総合スーパー大手「イオン」の業績が芳しくない。2015年2月期の連結売上高が国内小売業では初となる7兆円を達成した反面で、営業利益や経常利益といった利益面では、2012年2月期以降、減少が続いている。2012年2月期の連結営業利益は1986億円だったが、2015年2月期では連結営業利益1413億円と3割も減少。利益の減少に歯止めが利いていない。

イオン銀行を筆頭にする総合金融事業や、「ツルハドラッグ」「ウエルシア」といったドラッグ・ファーマシー事業は非常に好調だが、本業の総合スーパー(GMS)事業の営業利益が前期と比べて366億円も減少してしまったため、落ち込みをカバーできなかった様子だ。

このままイオンは浮上出来ないのか。総合スーパー事業不振の理由を今回は探った。


規模拡大がメリットにならない時代に

営業赤字に陥った主な要因としてイオンが挙げているのは昨年4月の消費税率の引き上げや物価上昇による消費者の購買意欲の冷え込みだが、ほかにも理由がありそうだ。

イオンのこの不振を読み解くカギの一つは小売業のトレンド。同社は地方や郊外をメインターゲットとして店舗展開を進めてきた。ところが今では、都心回帰が起きており、都市部の方が業績が良いという企業が増えている。郊外地域をメインに事業を展開してきたイオンにとっては、厳しい事業環境になってきているようだ。

もう一つの理由になりそうなのが、ビジネスの規模。イオンがライバル企業を買収して成長を続けてきたことも、業績不振の理由になりそうだ。ライバル企業を買収すれば競争相手が減り、それだけ業績が良くなりそうだが、消費者の嗜好も多様化しつつある時代の小売業ではそうともいえななそうだからだ。

企業規模を拡大させるイオン側の利点は、これまで以上に大量仕入れが可能になり、仕入れコストが下がることだった。仕入れコストが下がった分を価格に反映させ、いつ来店しても安いものを提供できるというわけだ。

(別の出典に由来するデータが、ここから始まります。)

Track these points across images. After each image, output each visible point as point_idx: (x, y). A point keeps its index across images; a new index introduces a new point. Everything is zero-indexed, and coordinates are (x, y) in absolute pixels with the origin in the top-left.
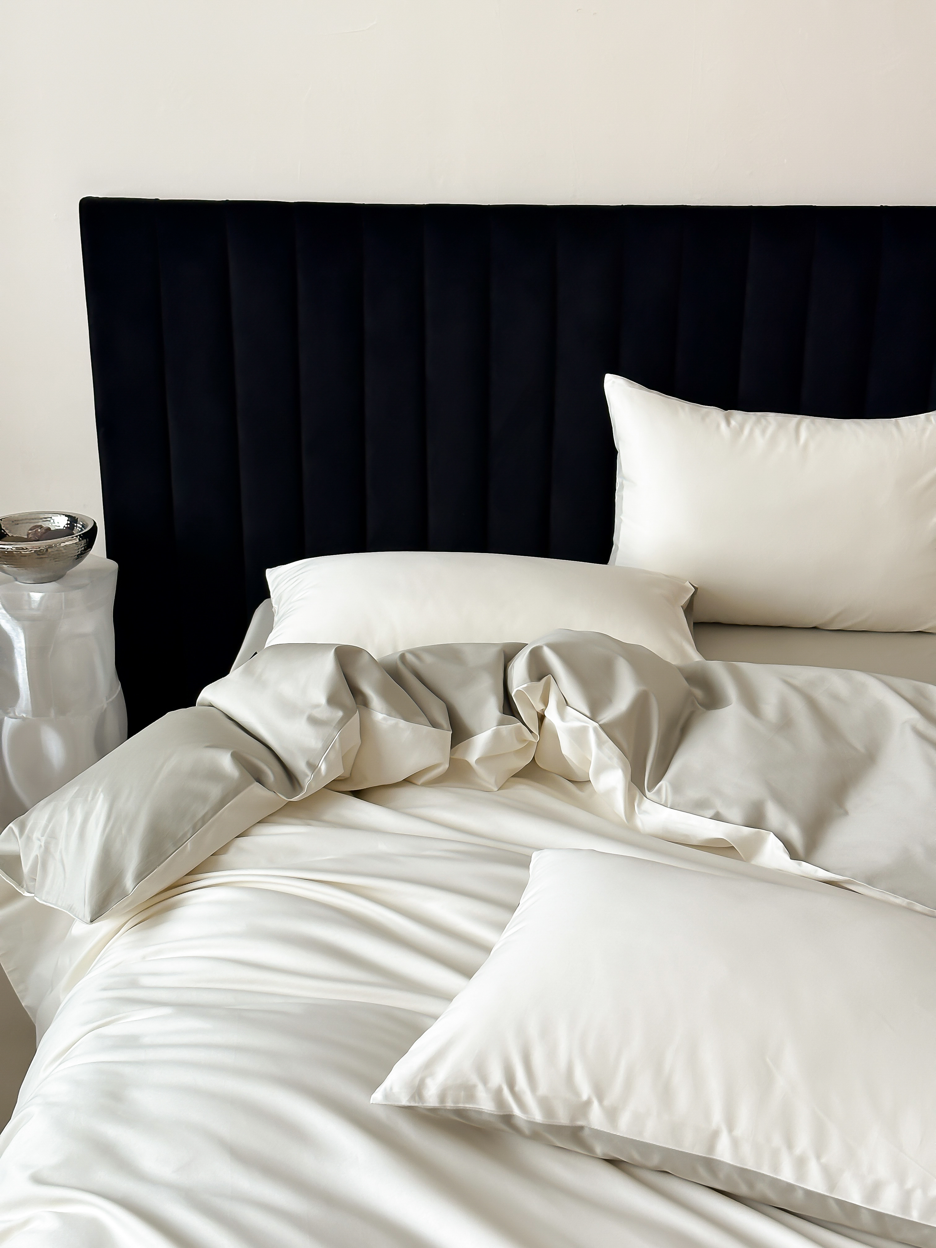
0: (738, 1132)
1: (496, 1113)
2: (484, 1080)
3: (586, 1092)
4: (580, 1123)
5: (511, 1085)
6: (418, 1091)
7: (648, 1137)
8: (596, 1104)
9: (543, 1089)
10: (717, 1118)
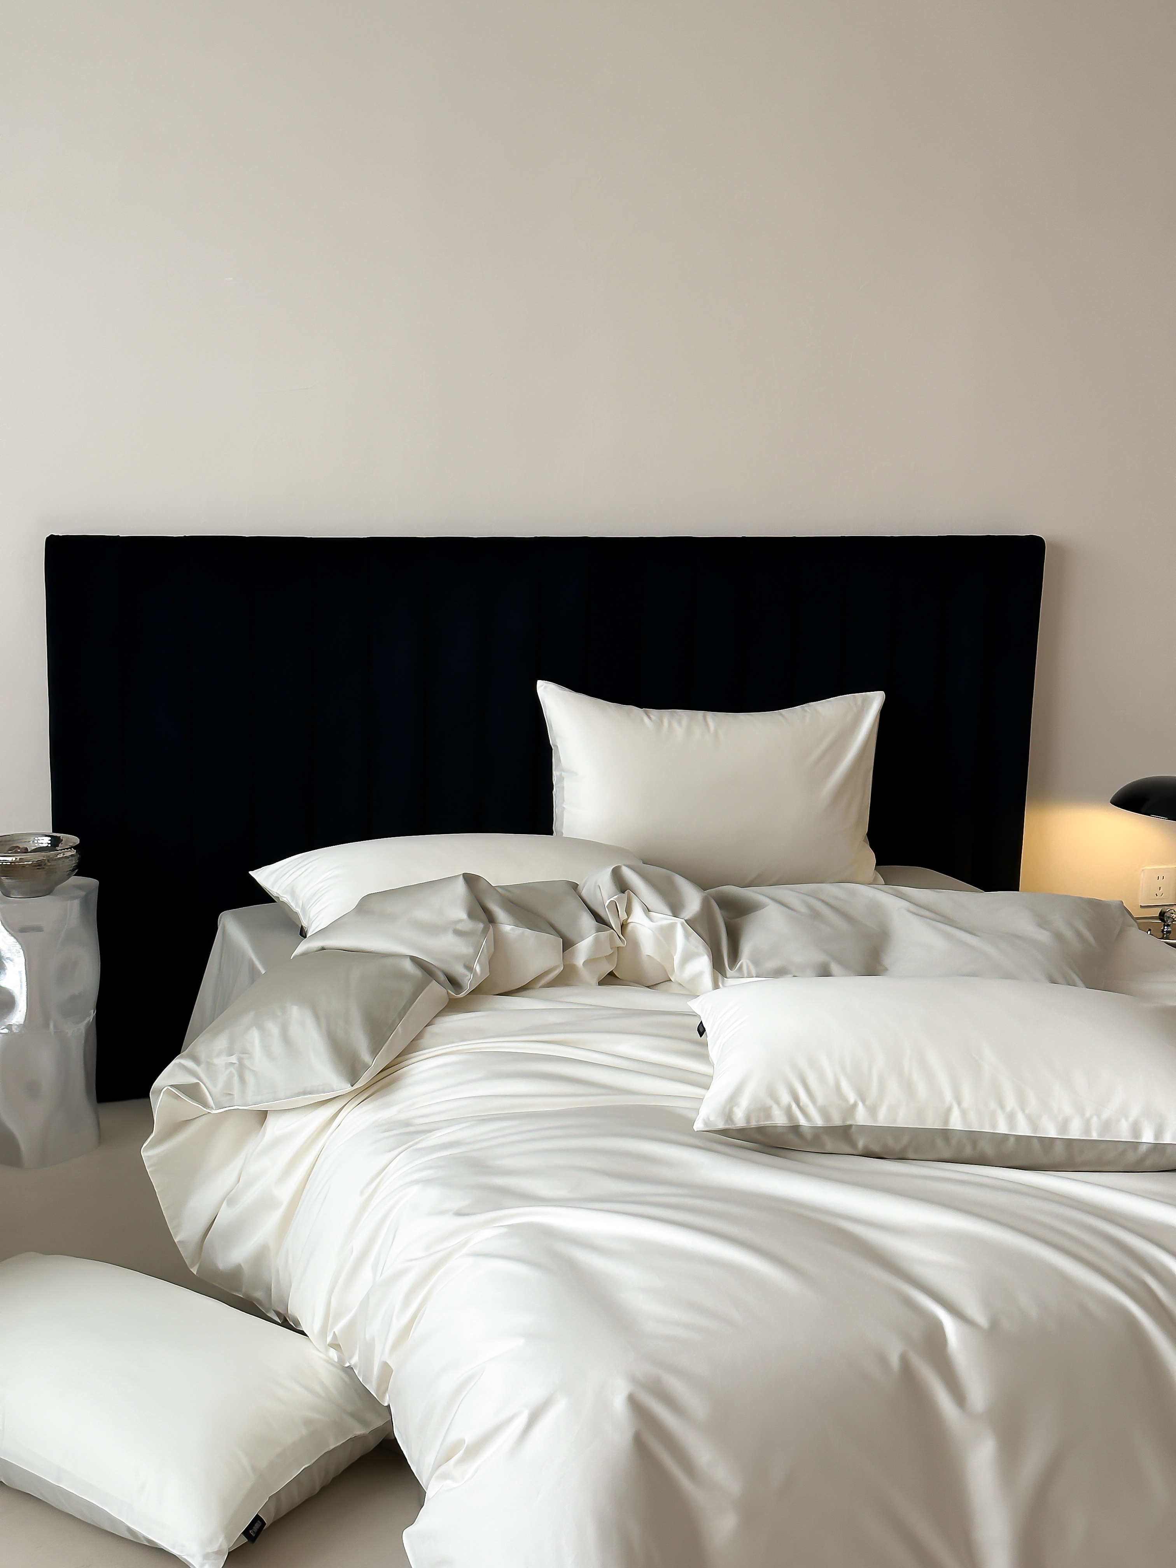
0: (966, 1104)
1: (787, 1125)
2: (777, 1102)
3: (852, 1098)
4: (848, 1123)
5: (797, 1101)
6: (729, 1117)
7: (900, 1123)
8: (860, 1105)
9: (821, 1101)
10: (948, 1097)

ところが、消費者は食品などの日常的な消費品を求めている。保存が利くものであればいいが、生鮮食品の場合は味が落ちる。鮮度重視の商品では無視できないが、大量仕入れでは、輸送時間がかかるためだ。ダイエーの業績悪化時も、野菜の鮮度が悪いといった声が多く聞かれていた。

そうした実情を反映してか、イオンではモールに入店している専門店を利用し、生鮮食品は地元のスーパーで買うという人も多いという。


時代にあった総合スーパーとは?

業績が好調なスーパーでは、各店舗に仕入れの権限を与え、地域の特色と鮮度を重視した仕入れを行っている。このため、多少コストは高くなっても、客足が落ちることはあまりない。

規模拡張を続けたイオンは、中央集権的に業務を行っている部分が大きい。各店舗に権限を与え、スーパーとしての基本である生鮮食品から事業を見直す方法を考えることも必要ではないだろうか。

規模の拡大がメリットであった時代から、消費者の多様な嗜好に合わせた小回りが利く企業が求められる時代に変わりつつある。イオンの規模が大きいだけに、早急な変革は難しいかもしれないが、毎期毎期利益が減少している現状では待ったなしであることも事実だ。